Parallelize YouTube downloads

Problem statement

I wanted to download a certain YouTube playlist for offline use, with close to 150 videos in total.

Unfortunately yt-dlp and YouTube are in sort of a game of catch-up: YT tries to enforce trickle downloads, and yt-dlp (and youtube-dl and others) are trying to bypass.

For a single video, I don’t mind waiting. But for 150 videos, this takes forever and a day:

yt-dlp \
  -f 'bestvideo[ext=mp4][vcodec!*=av01]+bestaudio[ext=m4a]/mp4' \

Fortunately, there is a better way.


The solution is simple:

  1. Get list of video IDs to download
  2. Parallel-download them
  3. Profit

Getting a list of video IDs to download

This is surprisingly easy:

yt-dlp --dump-json \ \
  | tee vids.json

(why tee? so you see progress, and don’t ^C it thinking it’s stuck)
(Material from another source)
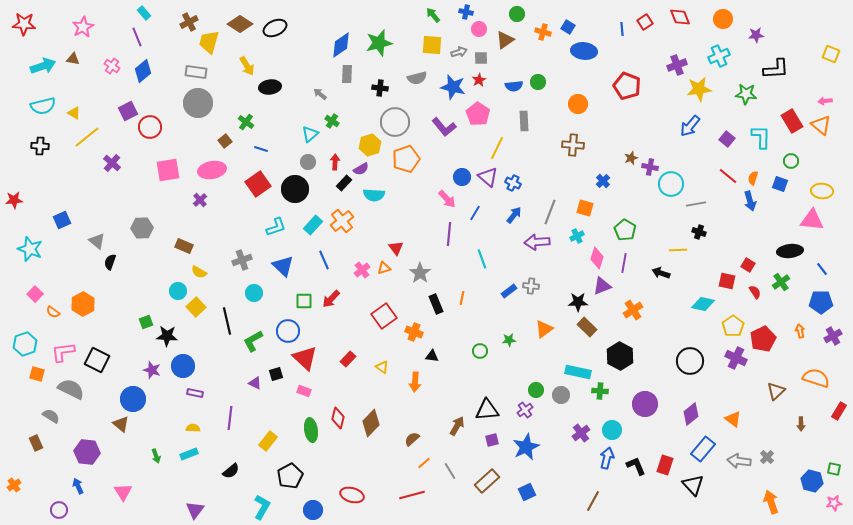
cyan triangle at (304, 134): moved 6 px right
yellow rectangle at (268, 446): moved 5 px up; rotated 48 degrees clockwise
Just the ID list, then is1:

jq -r '[.id]|@csv' < vids.json | sed 's/"//g'

Parallel-download list of videos

With vids.json downloading the videos in parallel is quite easy. All you need is jq, sed, and xargs:

jq -r '[.id]|@csv' < vids.json | sed 's/"//g' | \
  xargs -n 1 -P 20 -I{} \
    /usr/local/bin/yt-dlp \
    -f 'bestvideo[ext=mp4][vcodec!*=av01]+bestaudio[ext=m4a]/mp4' -- {}

You could obviously run more than 20 workers in parallel… but I’m trying not to be a douche about it2.

Also note the flag terminator (--) omit that and you’ll be sorry, as many YT videos start with a dash.
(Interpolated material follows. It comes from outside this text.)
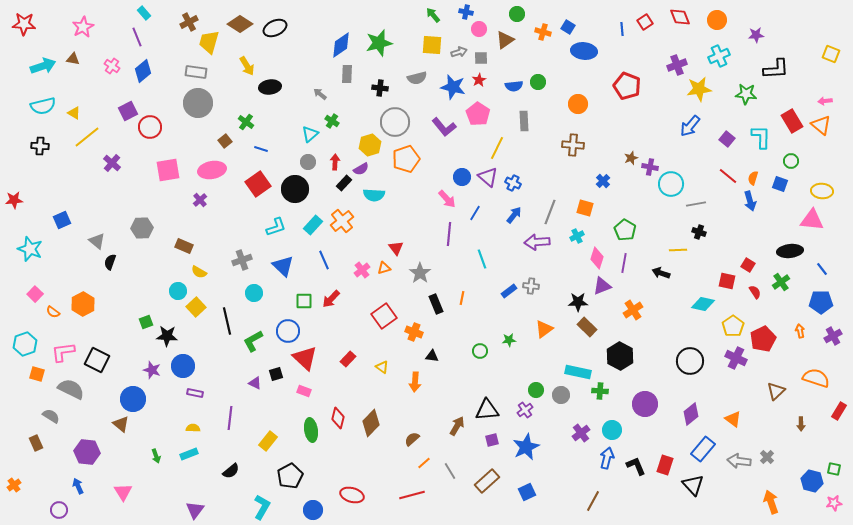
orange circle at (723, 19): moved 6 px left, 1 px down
Enough material to watch during those loong winter nights. :-)

Closing words

I re-ran the original yt-dlp just to make sure my crude parallel downloader Pokemon’d them reliably. And yes, it surely did. \o/

If there’s will, there’s away. Crude way, sure. But not everything has to be production ready, yes?

Next-up: load-balancing across the IPv6 space I got assigned, to thwart possible per-IP throttling. Nah, too much work.

  1. And I’m sure there’s a better way; email me?

  2. And 20x speedup is good enough for the girls I go out with.